"Je ne m'élimine pas, mais je ne m'impose pas": Mélenchon se dit "capable" d'être Premier ministre

"Je ne m'élimine pas, mais je ne m'impose pas". Alors que la gauche a indiqué avoir trouvé un accord de principe sur la répartition des circonscriptions en vue des législatives anticipées, la question d'un Premier ministre se pose.

Invité du JT de France 2 ce mercredi 12 juin, Jean-Luc Mélenchon affirme se "sentir capable" d'aller à Matignon, tout en affirmant n'être candidat "à rien du tout" et appelant à "attendre" le résultat des élections.

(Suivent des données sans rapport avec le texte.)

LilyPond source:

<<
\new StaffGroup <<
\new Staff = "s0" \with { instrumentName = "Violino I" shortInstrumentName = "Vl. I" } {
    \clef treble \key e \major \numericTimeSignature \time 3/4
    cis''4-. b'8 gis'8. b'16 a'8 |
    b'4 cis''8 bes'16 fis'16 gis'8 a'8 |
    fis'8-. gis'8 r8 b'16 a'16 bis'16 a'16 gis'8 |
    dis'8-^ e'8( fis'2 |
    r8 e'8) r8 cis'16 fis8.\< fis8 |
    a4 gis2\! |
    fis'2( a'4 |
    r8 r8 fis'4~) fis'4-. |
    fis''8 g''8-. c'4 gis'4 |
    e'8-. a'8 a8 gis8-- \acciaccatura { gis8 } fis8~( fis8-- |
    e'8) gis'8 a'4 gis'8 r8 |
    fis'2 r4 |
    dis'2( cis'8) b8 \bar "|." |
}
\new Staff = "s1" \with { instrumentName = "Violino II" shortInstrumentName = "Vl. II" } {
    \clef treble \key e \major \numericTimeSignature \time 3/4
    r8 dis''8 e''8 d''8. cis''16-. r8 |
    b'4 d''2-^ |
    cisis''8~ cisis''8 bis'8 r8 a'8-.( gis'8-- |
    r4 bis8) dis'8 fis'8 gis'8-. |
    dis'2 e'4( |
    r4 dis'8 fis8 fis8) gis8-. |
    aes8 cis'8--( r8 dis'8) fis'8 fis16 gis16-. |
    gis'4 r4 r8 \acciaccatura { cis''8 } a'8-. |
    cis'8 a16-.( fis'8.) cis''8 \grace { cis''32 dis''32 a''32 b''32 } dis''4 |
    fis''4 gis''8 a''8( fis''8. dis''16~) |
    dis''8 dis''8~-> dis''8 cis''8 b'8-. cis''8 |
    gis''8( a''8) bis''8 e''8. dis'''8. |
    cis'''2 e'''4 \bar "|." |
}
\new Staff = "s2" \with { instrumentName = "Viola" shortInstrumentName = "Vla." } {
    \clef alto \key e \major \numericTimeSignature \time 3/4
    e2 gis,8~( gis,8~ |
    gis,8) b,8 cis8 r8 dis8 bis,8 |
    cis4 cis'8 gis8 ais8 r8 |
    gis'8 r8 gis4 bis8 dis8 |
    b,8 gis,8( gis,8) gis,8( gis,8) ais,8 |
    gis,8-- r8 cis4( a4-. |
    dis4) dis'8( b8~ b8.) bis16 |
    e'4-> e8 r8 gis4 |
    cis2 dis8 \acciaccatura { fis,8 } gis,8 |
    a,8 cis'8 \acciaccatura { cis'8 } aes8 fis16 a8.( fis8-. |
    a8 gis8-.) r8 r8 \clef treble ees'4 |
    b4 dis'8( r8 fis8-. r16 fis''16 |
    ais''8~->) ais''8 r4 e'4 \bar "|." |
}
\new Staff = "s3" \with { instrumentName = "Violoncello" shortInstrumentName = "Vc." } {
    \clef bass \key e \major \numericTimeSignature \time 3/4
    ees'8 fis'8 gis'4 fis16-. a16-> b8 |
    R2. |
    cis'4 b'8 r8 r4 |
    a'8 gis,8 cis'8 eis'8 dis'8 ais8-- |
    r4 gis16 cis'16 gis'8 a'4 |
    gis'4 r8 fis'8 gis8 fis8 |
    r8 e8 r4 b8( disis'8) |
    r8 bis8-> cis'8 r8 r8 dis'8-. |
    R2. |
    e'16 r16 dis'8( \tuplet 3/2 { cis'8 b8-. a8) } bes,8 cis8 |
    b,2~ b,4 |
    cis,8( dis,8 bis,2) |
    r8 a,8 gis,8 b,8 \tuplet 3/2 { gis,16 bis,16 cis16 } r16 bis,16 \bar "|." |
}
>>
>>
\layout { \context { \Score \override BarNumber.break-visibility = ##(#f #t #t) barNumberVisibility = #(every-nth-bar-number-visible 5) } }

Le leader insoumis a assuré soutenir la proposition faite par le socialiste Olivier Faure: "c'est le groupe parlementaire le plus important qui propose" son candidat, ce qui ne revient pas à "imposer", a-t-il précisé.

Le PS, le PCF et EELV opposés à Mélenchon

Les alliés socialiste, communiste et écologiste de La France insoumise ont déjà tous assuré que l'union de la gauche autour d'un "front populaire" pour les législatives anticipées ne se ferait pas derrière Jean-Luc Mélenchon, lui préférant une "personnalité consensuelle".

"Il n'y a pas de logique à ce que Jean-Luc Mélenchon soit le candidat" de l'union de la gauche pour Matignon, en cas de majorité à l'Assemblée, a prévenu le premier secrétaire du PS Olivier Faure sur TF1, rappelant que pendant la campagne des européennes "certains mots sont restés en travers de ma gorge".

Selon le député, "il y avait une espèce d'évidence" lors des précédentes législatives car le leader insoumis avait fait 22% à la présidentielle. Mais dimanche, "c'est Raphaël Glucksmann qui est arrivé en tête de la gauche", a-t-il complété.

Jean-Luc Mélenchon? "Il n'était pas dans les discussions, nous sommes en train de construire autre chose", a abondé le patron des communistes Fabien Roussel sur France2, dont l'inimitié avec l'ancien triple candidat à la présidentielle est notoire.

De son côté, la députée écologiste Sandrine Rousseau a défendu le choix d'une "personne consensuelle" pour mener la campagne du "front populaire".

"La question de Jean-Luc Mélenchon n'est pas consensuelle dans cet accord", a-t-elle expliqué sur LCI, évoquant les noms de l'insoumis François Ruffin ou de l'ancien dirigeant de la CFDT Laurent Berger, déjà évoqué par Raphaël Glucksmann.